EXERCISE TASKS:
A. Rewrite the census article starting at "Prior census estimates" and ending at "in June 2024.", replacing "Prior" with "Earlier".
B. Answer these questions using the census article.
(i) What did the Census Bureau recently change that significantly boosted totals for recent years?
(ii) By what percentage did the New York metro area's population grow in the most recent reported year?
(iii) Which metro area flipped from a loss in the earlier period to a small gain?
C. Condense the paragraph of the census article that begins "Nowhere was the shift starker" into a brief bulleted list, keeping its main facts.

SOURCE TEXT:
It turns out, America's biggest metro areas aren't shrinking -- at least for now.

New Census Bureau estimates released Thursday show that the New York and Chicago metro areas grew in each of the past two years ended in June. The Los Angeles area expanded in the 12 months ended in June. These regions are all still smaller than before the Covid-19 pandemic, but not by as much as previously thought.

The big difference? The Census Bureau recently changed its estimates of the immigrant population, significantly boosting totals for recent years.

Rising immigration in big metro areas that had been shrinking helped offset both a net loss of people moving to other parts of the country and low birthrates.

Prior census estimates showed New York and Chicago lost population in the year ended in June 2023, but the new numbers indicate that both metro areas actually added people during that period. Their growth accelerated in the year ended in June 2024.

Nowhere was the shift starker than in the New York metro area, the nation's largest. The region's population fell during the pandemic, but grew 1.1% to 19.9 million in the most recent reported year by adding a net 213,000 people, according to the new census estimates. Growth wasn't confined to the suburbs: New York City's population grew by 1%.

The San Francisco, Chicago, Boston, Washington, D.C., and Detroit areas also saw growth accelerate in the most recent reported year compared with the one that ended in June 2023. The Los Angeles area flipped from a loss in the earlier period to a small gain.

PROVIDED RECORDS:
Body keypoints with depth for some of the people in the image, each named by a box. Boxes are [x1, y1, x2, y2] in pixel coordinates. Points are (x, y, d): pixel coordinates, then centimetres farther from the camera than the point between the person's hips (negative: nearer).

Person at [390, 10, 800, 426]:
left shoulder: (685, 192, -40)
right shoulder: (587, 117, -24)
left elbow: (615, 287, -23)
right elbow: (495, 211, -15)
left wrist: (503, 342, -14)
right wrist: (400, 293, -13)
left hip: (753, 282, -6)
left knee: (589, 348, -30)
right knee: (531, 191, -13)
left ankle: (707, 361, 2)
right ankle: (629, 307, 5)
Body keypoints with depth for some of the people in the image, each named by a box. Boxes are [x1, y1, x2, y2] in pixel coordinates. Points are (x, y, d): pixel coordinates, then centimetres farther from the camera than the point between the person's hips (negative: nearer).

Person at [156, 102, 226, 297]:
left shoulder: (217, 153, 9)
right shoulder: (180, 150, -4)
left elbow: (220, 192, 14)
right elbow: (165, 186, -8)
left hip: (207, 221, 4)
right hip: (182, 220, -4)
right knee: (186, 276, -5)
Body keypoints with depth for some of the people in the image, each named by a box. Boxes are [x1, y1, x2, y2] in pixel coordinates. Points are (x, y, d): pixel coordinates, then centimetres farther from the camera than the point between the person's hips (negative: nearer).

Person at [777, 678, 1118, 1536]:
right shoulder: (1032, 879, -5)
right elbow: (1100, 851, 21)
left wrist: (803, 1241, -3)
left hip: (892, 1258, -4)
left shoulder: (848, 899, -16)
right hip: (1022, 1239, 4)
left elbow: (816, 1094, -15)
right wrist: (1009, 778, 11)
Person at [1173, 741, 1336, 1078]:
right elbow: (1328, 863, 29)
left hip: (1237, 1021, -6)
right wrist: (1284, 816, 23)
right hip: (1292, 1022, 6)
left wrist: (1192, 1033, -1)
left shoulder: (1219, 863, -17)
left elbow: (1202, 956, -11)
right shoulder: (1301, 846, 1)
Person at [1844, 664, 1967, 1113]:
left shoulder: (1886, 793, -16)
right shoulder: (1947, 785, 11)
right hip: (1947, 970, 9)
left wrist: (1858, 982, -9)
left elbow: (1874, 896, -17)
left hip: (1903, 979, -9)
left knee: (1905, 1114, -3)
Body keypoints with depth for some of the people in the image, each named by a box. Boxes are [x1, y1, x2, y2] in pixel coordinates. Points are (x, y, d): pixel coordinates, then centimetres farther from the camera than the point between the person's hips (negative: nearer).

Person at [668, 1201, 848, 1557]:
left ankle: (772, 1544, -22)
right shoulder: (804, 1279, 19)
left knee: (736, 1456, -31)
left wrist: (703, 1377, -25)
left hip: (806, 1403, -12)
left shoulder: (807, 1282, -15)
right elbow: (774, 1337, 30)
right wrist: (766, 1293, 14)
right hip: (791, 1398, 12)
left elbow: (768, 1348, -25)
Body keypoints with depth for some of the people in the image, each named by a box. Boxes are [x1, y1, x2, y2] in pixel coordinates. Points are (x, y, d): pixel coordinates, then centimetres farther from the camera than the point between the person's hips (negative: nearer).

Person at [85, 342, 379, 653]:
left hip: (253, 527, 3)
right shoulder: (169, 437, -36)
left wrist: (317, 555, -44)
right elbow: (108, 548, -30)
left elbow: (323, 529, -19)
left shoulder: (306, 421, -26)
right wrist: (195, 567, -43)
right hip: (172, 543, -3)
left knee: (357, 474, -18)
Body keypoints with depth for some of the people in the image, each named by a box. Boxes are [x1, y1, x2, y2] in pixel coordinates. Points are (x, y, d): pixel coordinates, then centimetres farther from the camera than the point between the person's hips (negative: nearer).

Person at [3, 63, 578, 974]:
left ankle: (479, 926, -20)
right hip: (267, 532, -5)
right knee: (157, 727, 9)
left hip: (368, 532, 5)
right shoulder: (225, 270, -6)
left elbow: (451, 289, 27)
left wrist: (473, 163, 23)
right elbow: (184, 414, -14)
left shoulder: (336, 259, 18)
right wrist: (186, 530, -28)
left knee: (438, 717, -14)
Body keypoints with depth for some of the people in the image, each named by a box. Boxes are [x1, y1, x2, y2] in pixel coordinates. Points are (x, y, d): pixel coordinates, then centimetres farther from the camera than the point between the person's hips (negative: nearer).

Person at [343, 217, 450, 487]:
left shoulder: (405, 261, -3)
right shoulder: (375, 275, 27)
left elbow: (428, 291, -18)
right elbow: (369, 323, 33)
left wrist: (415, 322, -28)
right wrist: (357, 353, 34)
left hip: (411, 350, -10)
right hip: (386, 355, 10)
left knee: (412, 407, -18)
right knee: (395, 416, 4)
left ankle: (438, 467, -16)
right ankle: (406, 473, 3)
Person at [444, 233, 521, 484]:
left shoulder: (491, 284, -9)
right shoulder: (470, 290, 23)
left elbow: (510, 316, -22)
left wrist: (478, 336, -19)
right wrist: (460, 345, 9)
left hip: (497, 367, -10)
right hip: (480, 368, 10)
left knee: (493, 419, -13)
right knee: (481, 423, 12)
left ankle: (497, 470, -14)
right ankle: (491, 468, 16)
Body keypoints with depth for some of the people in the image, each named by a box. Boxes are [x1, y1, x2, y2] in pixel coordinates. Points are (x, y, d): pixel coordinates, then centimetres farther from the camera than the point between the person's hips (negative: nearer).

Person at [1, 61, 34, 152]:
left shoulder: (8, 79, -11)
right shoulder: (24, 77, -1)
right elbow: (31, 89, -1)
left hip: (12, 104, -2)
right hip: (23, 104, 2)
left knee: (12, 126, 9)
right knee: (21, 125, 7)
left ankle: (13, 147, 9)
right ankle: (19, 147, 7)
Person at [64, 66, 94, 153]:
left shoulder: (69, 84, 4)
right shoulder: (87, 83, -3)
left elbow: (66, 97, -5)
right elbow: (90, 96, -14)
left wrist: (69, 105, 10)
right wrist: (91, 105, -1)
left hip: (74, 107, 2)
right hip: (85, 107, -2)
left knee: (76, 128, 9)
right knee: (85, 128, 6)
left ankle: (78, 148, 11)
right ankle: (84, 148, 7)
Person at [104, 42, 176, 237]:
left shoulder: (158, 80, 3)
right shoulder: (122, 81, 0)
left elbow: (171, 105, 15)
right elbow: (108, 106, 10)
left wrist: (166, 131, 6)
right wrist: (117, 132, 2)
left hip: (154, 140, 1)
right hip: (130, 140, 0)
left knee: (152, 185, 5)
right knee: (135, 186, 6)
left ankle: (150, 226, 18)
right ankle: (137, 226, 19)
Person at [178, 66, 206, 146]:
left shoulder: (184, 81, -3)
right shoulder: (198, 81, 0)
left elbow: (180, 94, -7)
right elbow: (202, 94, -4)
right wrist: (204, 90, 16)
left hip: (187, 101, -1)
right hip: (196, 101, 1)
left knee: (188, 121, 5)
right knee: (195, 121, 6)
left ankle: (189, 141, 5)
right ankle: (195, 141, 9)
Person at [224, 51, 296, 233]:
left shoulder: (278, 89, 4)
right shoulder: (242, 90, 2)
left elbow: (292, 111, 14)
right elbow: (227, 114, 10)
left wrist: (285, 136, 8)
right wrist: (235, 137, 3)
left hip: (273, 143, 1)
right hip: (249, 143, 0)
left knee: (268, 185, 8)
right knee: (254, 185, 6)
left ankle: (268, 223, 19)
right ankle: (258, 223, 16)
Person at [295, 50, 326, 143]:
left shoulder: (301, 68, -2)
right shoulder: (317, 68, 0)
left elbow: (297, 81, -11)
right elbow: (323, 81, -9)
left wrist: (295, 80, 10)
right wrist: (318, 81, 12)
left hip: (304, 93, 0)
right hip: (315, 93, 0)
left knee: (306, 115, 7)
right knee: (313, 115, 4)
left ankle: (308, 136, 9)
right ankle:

YOUR RESPONSES:
A.
Earlier census estimates showed New York and Chicago lost population in the year ended in June 2023, but the new numbers indicate that both metro areas actually added people during that period. Their growth accelerated in the year ended in June 2024.

B.
(i) Its estimates of the immigrant population.
(ii) 1.1%.
(iii) The Los Angeles area.

C.
- The New York metro area, the nation's largest, showed the starkest shift.
- Its population fell during the pandemic.
- In the most recent reported year, it grew 1.1% to 19.9 million by adding a net 213,000 people, according to the new census estimates.
- Growth was not confined to the suburbs: New York City's population grew by 1%.